Выбрать главу

 - Но разве он теперь в таком состоянии?

 - Я боюсь, что он недалек от этого; я знаю, что он грустен, беспокоится, видя, что война бесплодно затягивается.

 - Вы считаете его способным отказаться от борьбы и заключить мир?

 - Нет, никогда, по крайней мере, до тех пор, пока на русской территории будет хоть один неприятельский солдат. Он дал в этом клятву перед богом и знает, что если он не сдержит этой клятвы, то рискует вечным спасением. Наконец, в нем есть глубокое чувство чести и он не предаст своих союзников. В этом пункте он всегда будет непоколебим. Мне кажется, я уже вам говорила это: он пойдет на смерть скорее, чем подпишет позорный предательский мир...

Среда, 13 сентября.

 Генерал Жанен сообщает мне беседу, которую он имел позавчера в Могилеве с царем и которая, к несчастью, подтверждает то, что говорил мне Штюрмер пять дней тому назад.

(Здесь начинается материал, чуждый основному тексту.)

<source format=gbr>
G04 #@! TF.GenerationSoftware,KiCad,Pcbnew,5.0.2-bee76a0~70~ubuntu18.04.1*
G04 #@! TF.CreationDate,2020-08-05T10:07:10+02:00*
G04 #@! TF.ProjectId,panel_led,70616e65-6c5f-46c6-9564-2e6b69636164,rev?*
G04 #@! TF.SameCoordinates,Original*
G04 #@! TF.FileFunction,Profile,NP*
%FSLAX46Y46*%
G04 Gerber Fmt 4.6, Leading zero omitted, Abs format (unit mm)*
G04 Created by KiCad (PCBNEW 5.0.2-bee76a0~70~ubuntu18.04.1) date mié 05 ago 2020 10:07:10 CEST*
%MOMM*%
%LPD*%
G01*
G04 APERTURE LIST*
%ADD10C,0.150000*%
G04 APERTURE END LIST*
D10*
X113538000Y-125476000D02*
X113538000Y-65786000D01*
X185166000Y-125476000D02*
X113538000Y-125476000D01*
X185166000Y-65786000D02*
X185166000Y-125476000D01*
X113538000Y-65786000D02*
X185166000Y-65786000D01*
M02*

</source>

 Царь заявил ему, что он не в состоянии отправить 200.000 человек в Добруджу; он ссылается на то, что галицийские и азиатские войска понесли за последние недели тяжелые потери и он обязан послать им имеющиеся подкрепления. В заключение, он просил генерала Жанена телеграфировать генералу Жоффру, что он настоятельно _п_р_о_с_и_т_ его предписать генералу Саррай более энергично действовать. Царь несколько раз повторял: "Это - просьба, с которой я обращаюсь к генералу Жоффру".

Четверг, 14 сентября.

 С некоторого времени ходят слухи, что Распутин и Штюрмер не ладят больше друг с другом: их не встречали больше вместе; они больше не бывали друг у друга.

 Между тем, они видятся и совещаются ежедневно. Совещания их происходят по вечерам в самом секретном месте в Петрограде, в Петропавловской крепости.

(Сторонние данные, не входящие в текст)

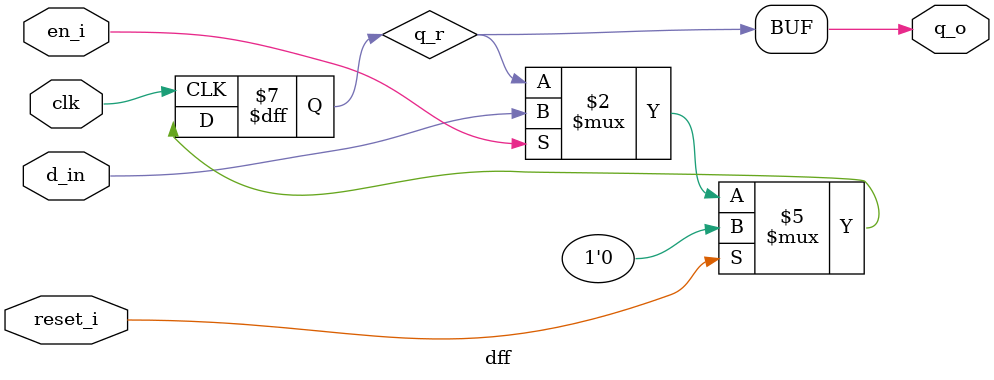
<source format=v>
`default_nettype none

module dff #(parameter [0:0] reset_val_p = 1'b0) 
    (input [0:0] clk,
    input [0:0] en_i,
    input [0:0] d_in,
    input [0:0] reset_i,
    output[0:0] q_o
);

//internal reg
reg [0:0] q_r;



always @(posedge clk) begin
    if (reset_i) begin
        q_r <= reset_val_p; 
    end else if (en_i) begin // can also just switch it to a basic else instead of en_i 
        q_r <= d_in;
    end
end




assign q_o = q_r;
endmodule
</source>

 Комендантом романовской Бастилии состоит генерал Никитин, дочь которого принадлежит к числу пламеннейших поклонниц "старца". Через нее-то и обмениваются посланиями Штюрмер и Гришка; она отправляется за Распутиным в город и привозит его в своем экипаже в крепость; в доме коменданта, в комнате самой m-lle Никитиной, и сходятся сообщники.

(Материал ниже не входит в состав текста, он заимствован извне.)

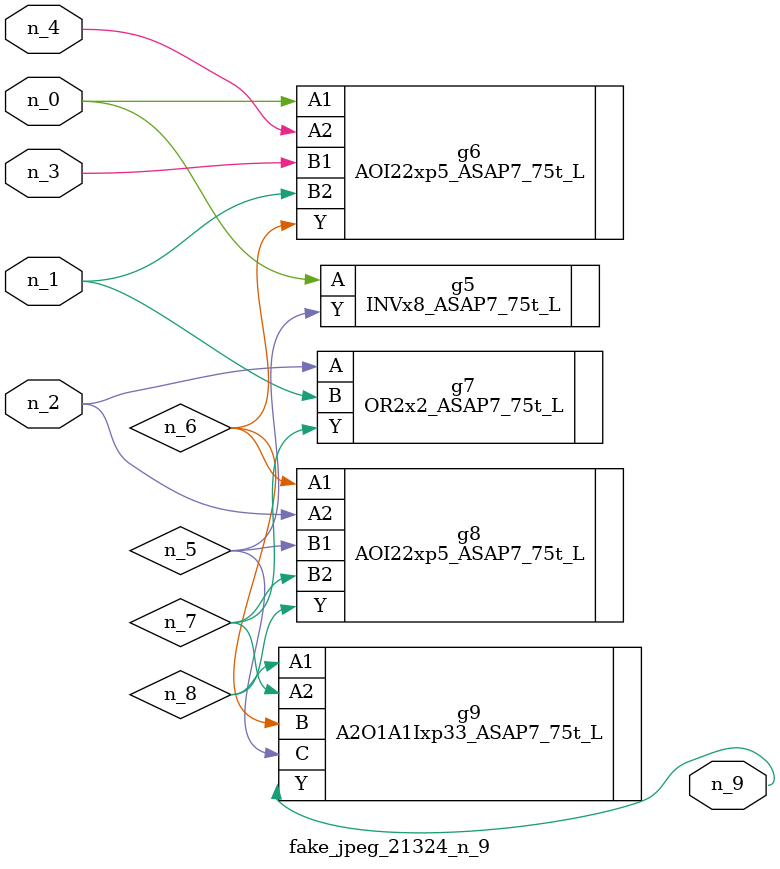
<source format=v>
module fake_jpeg_21324_n_9 (n_3, n_2, n_1, n_0, n_4, n_9);

input n_3;
input n_2;
input n_1;
input n_0;
input n_4;

output n_9;

wire n_8;
wire n_6;
wire n_5;
wire n_7;

INVx8_ASAP7_75t_L g5 ( 
.A(n_0),
.Y(n_5)
);

AOI22xp5_ASAP7_75t_L g6 ( 
.A1(n_0),
.A2(n_4),
.B1(n_3),
.B2(n_1),
.Y(n_6)
);

OR2x2_ASAP7_75t_L g7 ( 
.A(n_2),
.B(n_1),
.Y(n_7)
);

AOI22xp5_ASAP7_75t_L g8 ( 
.A1(n_6),
.A2(n_2),
.B1(n_5),
.B2(n_7),
.Y(n_8)
);

A2O1A1Ixp33_ASAP7_75t_L g9 ( 
.A1(n_8),
.A2(n_7),
.B(n_6),
.C(n_5),
.Y(n_9)
);


endmodule
</source>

 Почему они окружают себя такой тайной? Почему они выбрали это таинственное место? Почему сходятся они лишь после наступления ночи? Может быть, чувствуя, что на них тяготеет всеобщая ненависть, они хотят скрыть от публики близость своих отношений. Может быть, они боятся, как бы бомба анархиста не помешала их свиданиям.

 Но из всех трагических сцен, о которых хранит воспоминание страшная государственная тюрьма, есть ли более зловещая, чем эти ночные встречи двух злодеев, губящих Россию?

Пятница, 15 сентября.

 Мне уже неоднократно приходилось упоминать в этом дневнике, что у русских нет точного представления о _п_р_о_с_т_р_а_н_с_т_в_е, что они вообще довольствуются неопределенными расчетами, приблизительными цифрами. Но и их представление о _в_р_е_м_е_н_и_ не менее смутно. Сегодня я еще раз был поражен этим, присутствуя у Штюрмера на военном совещании, на котором рассматривались способы оказать помощь Румынии. В изложенной нам программе перебросок большинство дат остаются неопределенными, сроки недостаточны или слишком продолжительны, согласование проблематично; мы спорим в тумане. Эта неспособность представить себе отношения между фактами во времени еще больше чувствуется, естественно, у безграмотных, составляющих массу. И этим замедляется вся экономическая жизнь русского народа.

 Явление это, впрочем, легко объяснить, если допустить, что точное представление времени есть ничто иное, как порядок последовательности, введенный в наши воспоминания и проекты, организация наших внутренних образов относительно точки опоры, каким является наше настоящее состояние. А у русских чаще всего эта точка опоры колеблется и затуманена, потому что их восприятие действительности никогда не бывает особенно отчетливым, потому что они не ограничивают ясно своих ощущений и идей, потому что их внимание слабо, потому что, наконец, их рассуждения и расчеты всегда почти смешаны с мечтою.

Суббота, 16 сентября.

 Под растущим напором болгар румыны постепенно очищают Добруджу. И каждый день, каждую ночь австрийские аэропланы, вылетев из Рущука, бомбардируют Бухарест.

 С того дня, когда была отвергнута конвенция Рудеану, эти несчастья легко было предвидеть. Румынское правительство дорого платится за ошибку, которую оно совершило, направив все свои военные усилия на Трансильванию, дав себя обмануть несколькими неопределенными словами, дошедшими из Софии, и, в особенности, вообразив, что болгары могли отказаться отомстить с оружием в руках за свое поражение и унижение в 1913 г.